No American bank has a branch in Israel, Hordes observed. The closest thing to such an American-Israeli banking relationship is the role played by Chase Manhattan as fiscal agent for government of Israel Bonds.

Then there is, of course, the petroleum industry. And even in these oil-glutted times, when Arab states have lost so much clout, the large American petroleum companies have hardly been rushing to set up drilling operations in the Jewish State.

Some Arab countries have made it easier for American firms to comply with the anti-boycott law without violating the boycott. Saudi Arabia, for example, no longer requests American companies with which it does business to provide “negative certification of origin,” which states that their products did not originate in Israel. Instead, they are now more commonly asked to declare where their products originated — a request that is not prohibited by the anti-boycott law.

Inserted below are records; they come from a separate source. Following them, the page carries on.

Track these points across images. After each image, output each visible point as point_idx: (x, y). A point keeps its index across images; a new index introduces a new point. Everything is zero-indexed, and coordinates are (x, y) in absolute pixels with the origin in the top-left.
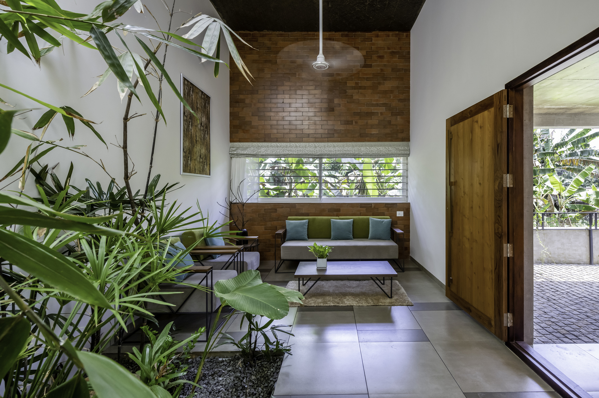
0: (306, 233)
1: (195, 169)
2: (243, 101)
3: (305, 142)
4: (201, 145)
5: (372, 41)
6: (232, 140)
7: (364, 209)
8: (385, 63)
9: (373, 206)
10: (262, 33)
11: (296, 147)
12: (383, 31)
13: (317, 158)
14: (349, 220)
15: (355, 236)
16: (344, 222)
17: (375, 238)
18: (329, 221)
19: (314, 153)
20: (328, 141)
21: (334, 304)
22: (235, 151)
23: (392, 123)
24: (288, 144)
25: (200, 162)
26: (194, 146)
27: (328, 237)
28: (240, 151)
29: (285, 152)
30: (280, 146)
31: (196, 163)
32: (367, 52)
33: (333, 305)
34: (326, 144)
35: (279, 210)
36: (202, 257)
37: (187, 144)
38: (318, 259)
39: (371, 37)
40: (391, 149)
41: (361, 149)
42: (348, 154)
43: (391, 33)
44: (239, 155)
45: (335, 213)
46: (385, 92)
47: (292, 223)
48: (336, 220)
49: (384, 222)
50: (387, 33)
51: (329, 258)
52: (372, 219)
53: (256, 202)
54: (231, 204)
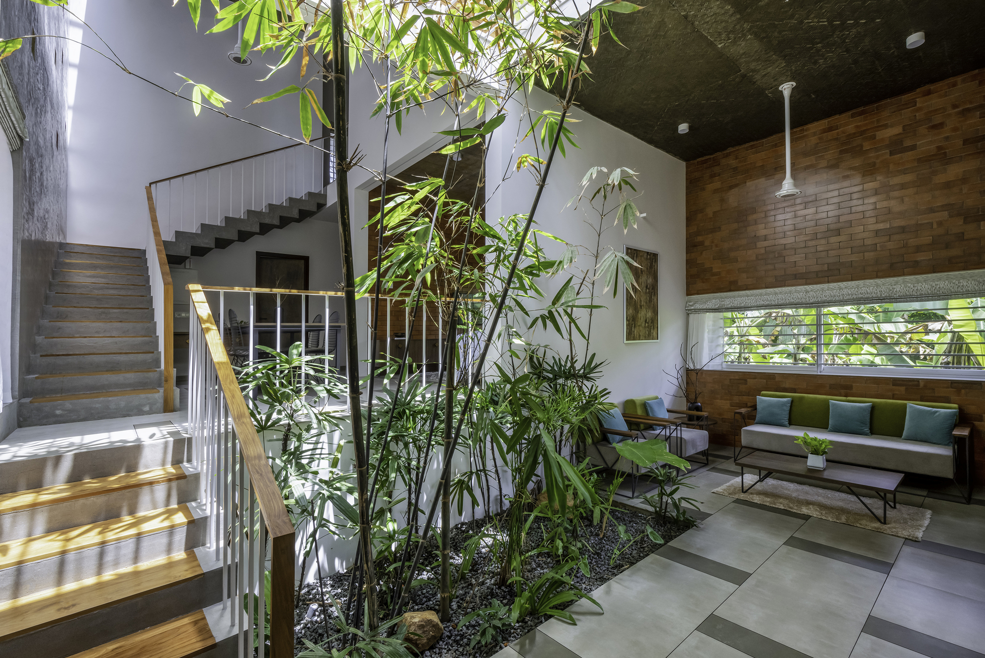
0: (787, 416)
1: (640, 336)
2: (702, 243)
3: (788, 286)
4: (646, 309)
5: (916, 105)
6: (689, 293)
7: (903, 389)
8: (946, 135)
9: (922, 384)
10: (725, 152)
11: (776, 294)
12: (941, 80)
13: (812, 307)
14: (863, 404)
15: (873, 432)
16: (852, 407)
17: (914, 439)
18: (826, 404)
19: (804, 301)
20: (828, 282)
21: (785, 507)
22: (692, 306)
23: (965, 238)
24: (763, 291)
25: (645, 327)
26: (638, 312)
27: (823, 425)
28: (698, 306)
29: (758, 303)
30: (752, 295)
31: (641, 329)
32: (904, 127)
33: (783, 508)
34: (825, 286)
35: (751, 382)
36: (642, 426)
37: (631, 311)
38: (810, 456)
39: (913, 99)
40: (965, 284)
41: (894, 289)
42: (867, 298)
43: (959, 79)
44: (698, 311)
45: (843, 391)
46: (948, 185)
47: (765, 400)
48: (838, 403)
49: (937, 414)
50: (952, 80)
51: (831, 458)
52: (911, 407)
53: (719, 368)
54: (688, 371)
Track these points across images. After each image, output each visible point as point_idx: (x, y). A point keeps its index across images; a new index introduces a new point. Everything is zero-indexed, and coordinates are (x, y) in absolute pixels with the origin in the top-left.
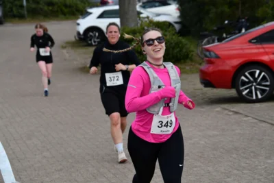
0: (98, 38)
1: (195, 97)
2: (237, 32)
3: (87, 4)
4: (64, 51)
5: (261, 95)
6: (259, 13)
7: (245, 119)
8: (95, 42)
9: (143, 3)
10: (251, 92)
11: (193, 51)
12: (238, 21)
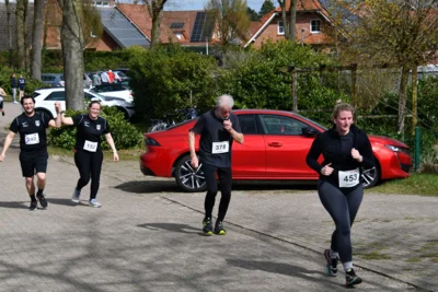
5: (200, 184)
7: (181, 208)
10: (190, 181)
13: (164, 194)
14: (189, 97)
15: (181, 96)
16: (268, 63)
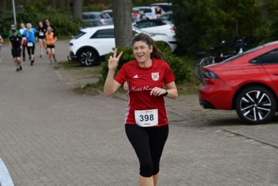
0: (91, 58)
1: (194, 118)
2: (235, 52)
3: (79, 24)
4: (57, 72)
5: (263, 116)
6: (257, 32)
7: (246, 141)
8: (88, 62)
9: (137, 23)
10: (252, 113)
11: (190, 72)
12: (235, 41)
13: (226, 128)
14: (234, 28)
15: (226, 27)
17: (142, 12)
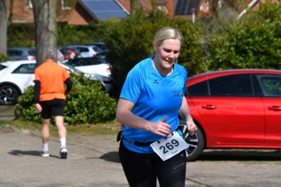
0: (12, 96)
5: (189, 153)
9: (70, 61)
16: (267, 25)
17: (78, 51)
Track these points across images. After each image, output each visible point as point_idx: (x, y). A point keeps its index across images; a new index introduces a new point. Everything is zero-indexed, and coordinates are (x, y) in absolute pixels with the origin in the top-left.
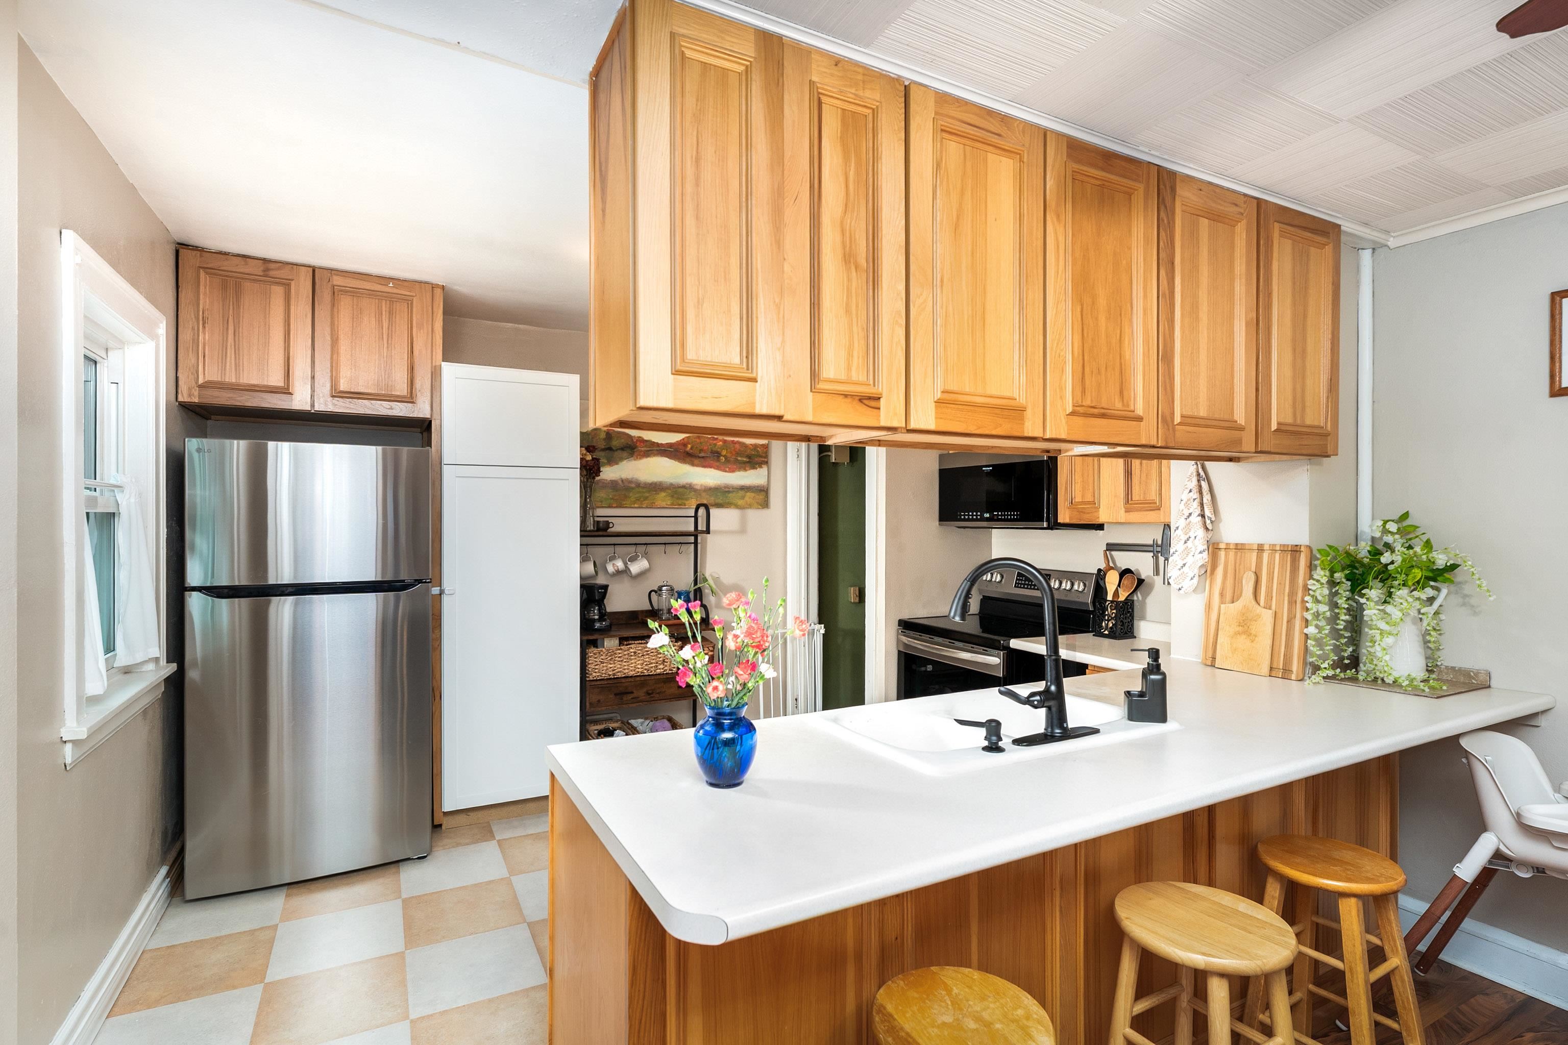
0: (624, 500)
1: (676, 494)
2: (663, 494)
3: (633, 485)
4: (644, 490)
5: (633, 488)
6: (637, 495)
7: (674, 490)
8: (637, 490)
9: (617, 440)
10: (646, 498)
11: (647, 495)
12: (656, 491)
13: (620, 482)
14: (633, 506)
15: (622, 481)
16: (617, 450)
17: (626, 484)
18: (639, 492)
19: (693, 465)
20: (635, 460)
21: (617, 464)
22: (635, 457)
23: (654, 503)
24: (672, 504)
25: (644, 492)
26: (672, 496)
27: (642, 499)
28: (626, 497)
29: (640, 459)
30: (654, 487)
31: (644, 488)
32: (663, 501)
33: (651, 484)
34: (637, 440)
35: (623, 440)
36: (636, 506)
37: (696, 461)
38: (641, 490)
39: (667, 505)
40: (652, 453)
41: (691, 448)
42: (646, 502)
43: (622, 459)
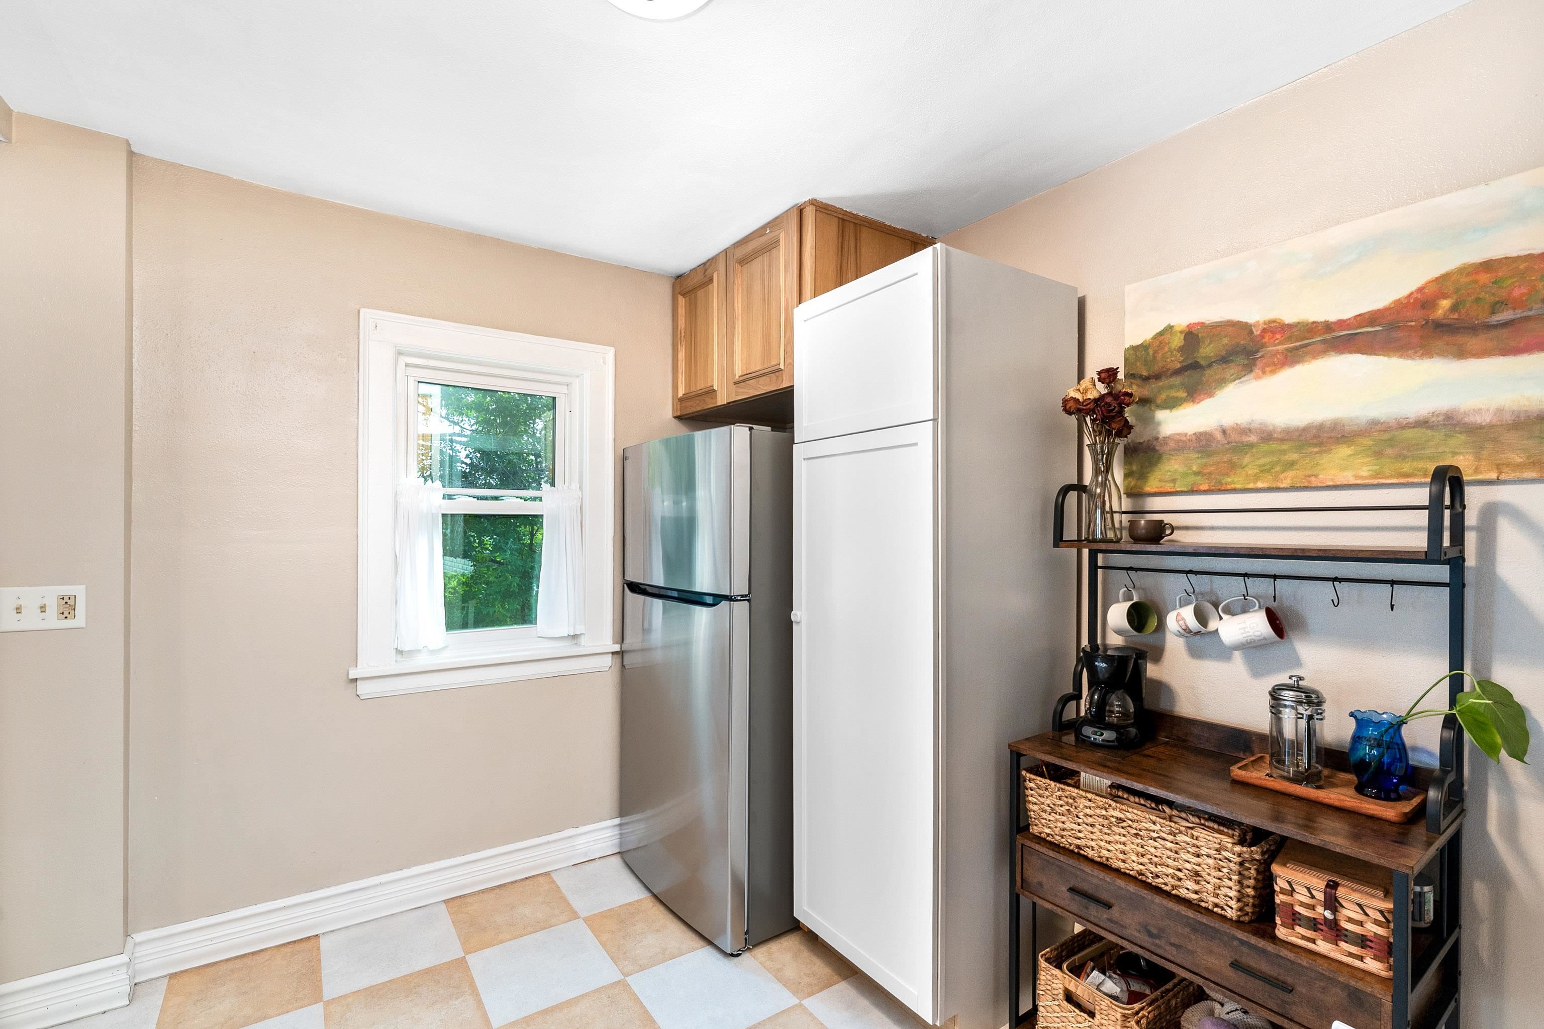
0: (1227, 475)
1: (1392, 446)
2: (1344, 451)
3: (1253, 438)
4: (1284, 447)
5: (1251, 446)
6: (1263, 461)
7: (1386, 436)
8: (1264, 447)
9: (1210, 343)
10: (1292, 465)
11: (1295, 456)
12: (1320, 444)
13: (1219, 436)
14: (1251, 486)
15: (1224, 432)
16: (1210, 366)
17: (1234, 436)
18: (1271, 453)
19: (1462, 354)
20: (1258, 378)
21: (1211, 395)
22: (1257, 371)
23: (1316, 476)
24: (1377, 475)
25: (1284, 452)
26: (1378, 454)
27: (1278, 469)
28: (1233, 467)
29: (1273, 372)
30: (1316, 436)
31: (1282, 440)
32: (1344, 468)
33: (1306, 429)
34: (1264, 331)
35: (1225, 341)
36: (1260, 485)
37: (1473, 342)
38: (1274, 446)
39: (1356, 477)
40: (1306, 354)
41: (1454, 308)
42: (1291, 474)
43: (1222, 382)
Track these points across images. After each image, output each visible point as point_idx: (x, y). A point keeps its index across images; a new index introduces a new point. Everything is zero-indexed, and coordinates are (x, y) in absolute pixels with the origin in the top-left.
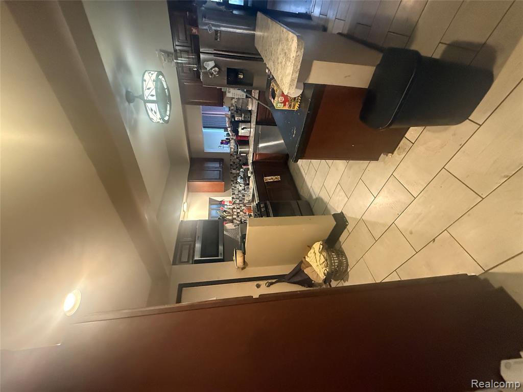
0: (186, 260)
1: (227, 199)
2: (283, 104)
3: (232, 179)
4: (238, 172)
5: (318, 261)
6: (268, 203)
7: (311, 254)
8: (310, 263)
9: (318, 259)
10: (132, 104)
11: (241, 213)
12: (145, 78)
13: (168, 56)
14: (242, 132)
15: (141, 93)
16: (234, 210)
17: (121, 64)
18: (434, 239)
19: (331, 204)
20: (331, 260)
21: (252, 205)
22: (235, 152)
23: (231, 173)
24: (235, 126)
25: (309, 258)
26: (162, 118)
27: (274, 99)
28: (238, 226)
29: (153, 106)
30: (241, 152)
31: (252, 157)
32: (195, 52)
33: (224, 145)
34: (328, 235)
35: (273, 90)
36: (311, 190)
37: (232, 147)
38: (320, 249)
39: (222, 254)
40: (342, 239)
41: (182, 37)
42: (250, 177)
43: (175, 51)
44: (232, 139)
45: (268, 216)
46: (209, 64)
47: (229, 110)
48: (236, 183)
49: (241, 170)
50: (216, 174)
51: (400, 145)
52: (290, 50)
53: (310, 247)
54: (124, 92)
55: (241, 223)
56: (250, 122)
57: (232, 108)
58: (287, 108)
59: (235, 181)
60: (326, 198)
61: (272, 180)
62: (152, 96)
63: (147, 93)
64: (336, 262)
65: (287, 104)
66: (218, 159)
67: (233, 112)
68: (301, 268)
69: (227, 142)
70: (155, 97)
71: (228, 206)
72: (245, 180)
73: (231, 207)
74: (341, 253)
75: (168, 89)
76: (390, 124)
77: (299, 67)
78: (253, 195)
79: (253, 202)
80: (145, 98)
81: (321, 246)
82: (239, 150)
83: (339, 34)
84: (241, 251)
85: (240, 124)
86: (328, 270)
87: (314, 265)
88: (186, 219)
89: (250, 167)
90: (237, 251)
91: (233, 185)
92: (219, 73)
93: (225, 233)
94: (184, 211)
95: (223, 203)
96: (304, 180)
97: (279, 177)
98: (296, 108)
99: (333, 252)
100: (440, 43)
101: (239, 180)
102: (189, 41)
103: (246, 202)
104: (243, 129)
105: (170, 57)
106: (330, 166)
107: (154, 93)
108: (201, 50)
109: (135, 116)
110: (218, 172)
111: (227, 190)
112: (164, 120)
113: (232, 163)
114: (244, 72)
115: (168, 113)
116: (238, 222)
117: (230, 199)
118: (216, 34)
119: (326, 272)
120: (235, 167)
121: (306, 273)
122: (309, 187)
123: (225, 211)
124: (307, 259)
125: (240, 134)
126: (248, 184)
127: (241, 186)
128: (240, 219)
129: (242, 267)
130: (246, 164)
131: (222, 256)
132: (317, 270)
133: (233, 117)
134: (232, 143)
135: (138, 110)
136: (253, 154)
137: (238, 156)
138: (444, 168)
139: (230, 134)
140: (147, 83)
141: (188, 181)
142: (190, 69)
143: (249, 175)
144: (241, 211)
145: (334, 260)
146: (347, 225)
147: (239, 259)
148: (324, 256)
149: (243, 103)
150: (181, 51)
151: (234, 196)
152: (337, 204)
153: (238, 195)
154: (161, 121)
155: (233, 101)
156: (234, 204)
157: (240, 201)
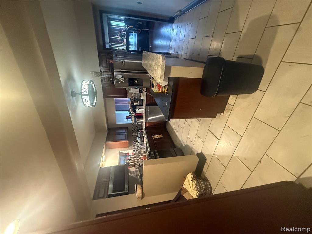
0: (102, 196)
1: (130, 151)
2: (158, 90)
3: (133, 139)
4: (137, 134)
5: (191, 187)
6: (156, 151)
7: (186, 182)
8: (186, 189)
9: (191, 185)
10: (74, 98)
11: (140, 160)
12: (83, 83)
13: (97, 74)
14: (138, 111)
15: (80, 92)
16: (135, 158)
17: (70, 78)
18: (260, 162)
19: (194, 148)
20: (200, 185)
21: (146, 154)
22: (135, 123)
23: (133, 135)
24: (134, 108)
25: (185, 185)
26: (91, 104)
27: (153, 87)
28: (138, 168)
29: (87, 98)
30: (138, 123)
31: (144, 125)
32: (111, 72)
33: (128, 119)
34: (195, 168)
35: (153, 83)
36: (181, 141)
37: (133, 120)
38: (191, 178)
39: (128, 189)
40: (204, 170)
41: (105, 65)
42: (144, 136)
43: (101, 71)
44: (133, 115)
45: (156, 158)
46: (118, 76)
47: (131, 100)
48: (136, 141)
49: (139, 133)
50: (123, 136)
51: (226, 108)
52: (159, 62)
53: (185, 178)
54: (70, 91)
55: (140, 166)
56: (142, 105)
57: (132, 99)
58: (160, 91)
59: (135, 140)
60: (190, 145)
61: (157, 137)
62: (86, 92)
63: (83, 91)
64: (204, 187)
65: (160, 89)
66: (125, 127)
67: (132, 100)
68: (182, 194)
69: (130, 117)
70: (88, 93)
71: (131, 156)
72: (141, 139)
73: (133, 156)
74: (205, 180)
75: (96, 89)
76: (217, 94)
77: (164, 69)
78: (147, 148)
79: (147, 152)
80: (82, 94)
81: (192, 176)
82: (137, 121)
83: (185, 59)
84: (140, 185)
85: (137, 106)
86: (199, 193)
87: (189, 190)
88: (104, 167)
89: (144, 131)
90: (137, 185)
91: (134, 143)
92: (124, 80)
93: (129, 174)
94: (103, 161)
95: (128, 154)
96: (177, 135)
97: (162, 135)
98: (166, 91)
99: (201, 180)
100: (234, 57)
101: (138, 139)
102: (108, 66)
103: (142, 152)
104: (138, 109)
105: (98, 75)
106: (190, 125)
107: (87, 91)
108: (114, 70)
109: (76, 104)
110: (125, 135)
111: (130, 146)
112: (92, 105)
113: (133, 130)
114: (138, 79)
115: (95, 101)
116: (138, 166)
117: (132, 151)
118: (123, 62)
119: (198, 194)
120: (135, 132)
121: (185, 197)
122: (180, 139)
123: (129, 160)
124: (184, 186)
125: (137, 113)
126: (143, 141)
127: (139, 143)
128: (139, 164)
129: (141, 197)
130: (142, 129)
131: (128, 190)
132: (192, 194)
133: (133, 103)
134: (133, 118)
135: (77, 100)
136: (145, 123)
137: (137, 125)
138: (253, 117)
139: (132, 113)
140: (84, 86)
141: (106, 142)
142: (109, 80)
143: (144, 135)
144: (139, 159)
145: (202, 185)
146: (206, 160)
147: (139, 191)
148: (195, 183)
149: (138, 96)
150: (104, 72)
151: (135, 149)
152: (198, 147)
153: (137, 148)
154: (91, 106)
155: (133, 95)
156: (135, 154)
157: (138, 152)
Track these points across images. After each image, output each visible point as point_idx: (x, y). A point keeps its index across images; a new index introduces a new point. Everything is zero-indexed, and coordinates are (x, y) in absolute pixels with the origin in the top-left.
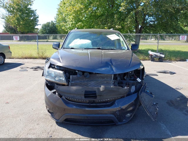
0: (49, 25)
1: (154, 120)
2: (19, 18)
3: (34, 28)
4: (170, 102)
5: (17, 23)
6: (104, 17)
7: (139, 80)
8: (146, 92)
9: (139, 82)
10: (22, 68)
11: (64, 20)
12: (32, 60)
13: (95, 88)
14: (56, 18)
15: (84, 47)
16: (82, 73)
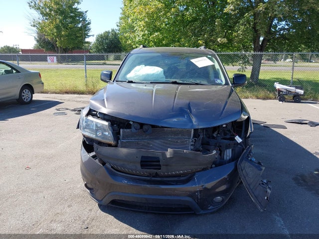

Another aid that the Saudis have reportedly provided is a telephone service that allows a company to find out whether a firm with which it seeks to do business is on the Arab League blacklist. The information, according to a 1984 issue of Boycott Report, could be obtained through a call to the Commercial Section of the Saudi Embassy in Washington, with no questions asked, other than the name of the caller and of his or her company.

“In terms of U.S. law, there’s nothing that prevents the Saudis from saying what they want or from disseminating information,” Hordes said.

The Arab boycott of Israel includes a ban on dealing not only with countries that do business with the Jewish State, but with those that do business with those that do business with the Jewish State. Hence, the need to know who is on the blacklist maintained by the Central Boycott Office in Damascus.


The Bechtel memo obtained by Weisberg was drafted 10 years after the company was sued by the Justice Department for violating the Sherman Anti-Trust Act by complying with the requirements of the anti-Israel boycott. The suit, which preceded passage of the anti-boycott law, concluded with the company agreeing not to blacklist firms in order to abide by the Arab ban. But the reputation of Bechtel as a company set on protecting its interests in the Middle East brought apprehension to the Jewish community when Secretary of State George Shultz and Defense Secretary Caspar Weinberger were first nominated to their posts. Shultz had been the company’s president and Weinberger the head of its legal department.

Although Shultz has since established close ties with Israel and its political leadership, Bechtel and other large companies that have long shunned the Jewish State appear unlikely to follow suit in the commercial sphere. And the methods employed by these companies to avoid getting placed on the Arab League blacklist are unlikely to come under the scrutiny of the Commerce Department.

“They prioritize cases in terms of what they’re likely to do well with,” Hordes said. Nevertheless, he said the disclosure of the 1983 memo was constructive. “I’m glad (Weisberg) did the piece because it raised an issue that needed to be raised, even if in this case the law is unenforceable,” Hordes said.